The room pressure control concept should be adapted to the tightness of the room, otherwise undesirable fluctuations in the room differential pressure can arise. For a grade C cleanroom, the air permeability should not exceed a value of 1.236 m³/h for each square meter of cleanroom enclosure at an overpressure of 50 Pa.
A room overpressure at the level of 10 to 20 Pa can never create sufficient airflow between two rooms with doors open
The above-mentioned example room has a surface area (including the ceiling, excluding the floor which should be tight) of 233.5 m² and allows therefore a permeability of max. 288.61 m³/h at 50 Pa. Using the “fan law” half the volume flow results in a quarter of the pressure loss – so at 12.5 Pa (a quarter of 50 Pa), the maximum leakage volume flow is thus calculated 144.3 m³/h (the half of 233.5 m³/h) and is about 5% of the ACR of 9-fold and becomes less when the pressure decreases and goes to zero at 0 Pa.
In the case of a negative pressure of -12.5 Pa, this amount of air (144.3 m³/h) would flow into the room from the adjacent rooms, in the worst case cleanrooms with a lower cleanliness class, and maybe with a higher particle load according to the cleanliness grade (e.g. grade “D” or lower). On the other hand, investigations on the subject of “human as particle source” show, that one single person in cleanroom garments (overall, hood, booties, gloves) without any activity, only standing, emits on average 28,800 particles ≥0.5 µm, 330 particles ≥5.0 µm, and approximately 18 germs every minute!
If we compare the particles and germs discharged by the personnel, the influence of the “contaminated air” flowing in through the leaks only in the case of negative pressure is a negligible value, while about up to 90% of microbial contamination could come from personnel. The good design of the air-locks and a well-considered clothing concept could be much more effective.
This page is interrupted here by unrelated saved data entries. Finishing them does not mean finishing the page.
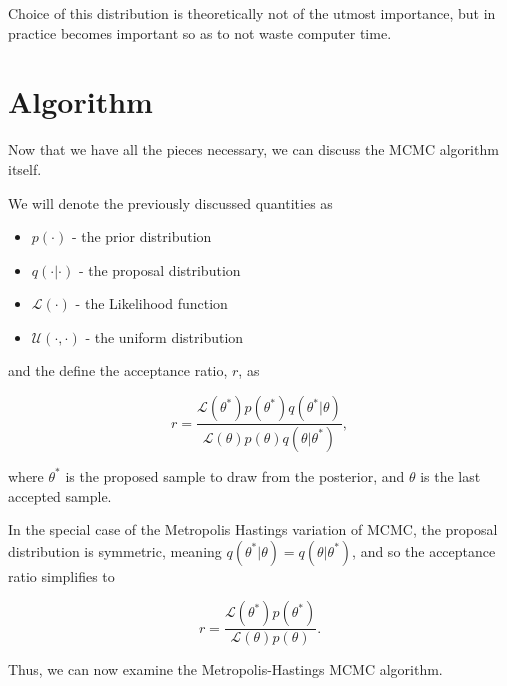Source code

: \documentclass[12pt]{article}
\begin{document}
    Choice of this distribution is theoretically not of the utmost importance, but in practice becomes important so as to not waste computer time.


\section{Algorithm}

    Now that we have all the pieces necessary, we can discuss the MCMC algorithm itself.

    We will denote the previously discussed quantities as

    \begin{itemize}
        \item $p(\cdot)$ - the prior distribution
        \item $q(\cdot|\cdot)$ - the proposal distribution
        \item $\mathcal{L}(\cdot)$ - the Likelihood function
        \item $\mathcal{U}(\cdot,\cdot)$ - the uniform distribution
    \end{itemize}

    and the define the acceptance ratio, $r$, as

    $$
        r = \frac{\mathcal{L}(\theta^*)p(\theta^*)q(\theta^*|\theta)}{\mathcal{L}(\theta)p(\theta)q(\theta|\theta^*)},
    $$

    where $\theta^*$ is the proposed sample to draw from the posterior, and $\theta$ is the last accepted sample.

    In the special case of the Metropolis Hastings variation of MCMC, the proposal distribution is symmetric, meaning $q(\theta^*|\theta) = q(\theta|\theta^*)$, and so the acceptance ratio simplifies to

    $$
        r = \frac{\mathcal{L}(\theta^*)p(\theta^*)}{\mathcal{L}(\theta)p(\theta)}.
    $$

    Thus, we can now examine the Metropolis-Hastings MCMC algorithm.
\end{document}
The direction and flow of air have a much more vital role in a CCS. Effective air ventilation with low turbulences in the cleanroom and flow from critical areas to areas with low contamination risk for the process/product is much more important and would easily and immediately flush away these “contaminants”. In most cases, processing will be done in the centre of the cleanroom and not near the walls and in the case of a closed process, it would certainly not affect product quality.
Conclusion
The room overpressure has a minor influence on cross-contamination and therefore does not justify the investment and operating costs in pharmaceutical cleanroom production. The investment includes the measuring devices (Figure 1) as well as the additional air-flow control valves with actuators, the data points for the building management system (BMS), and the additional costs for monitoring devices, commissioning, balancing, and qualification.
Operating costs include not only the requalification of the monitoring system with its devices and data points but also the internal costs of the resulting unnecessary editing of deviations on the internal not scientifically justified range of room pressure and pressure cascades. In the end, it pays to draw the right conclusions from the risk assessment (Figure 3) for contamination control.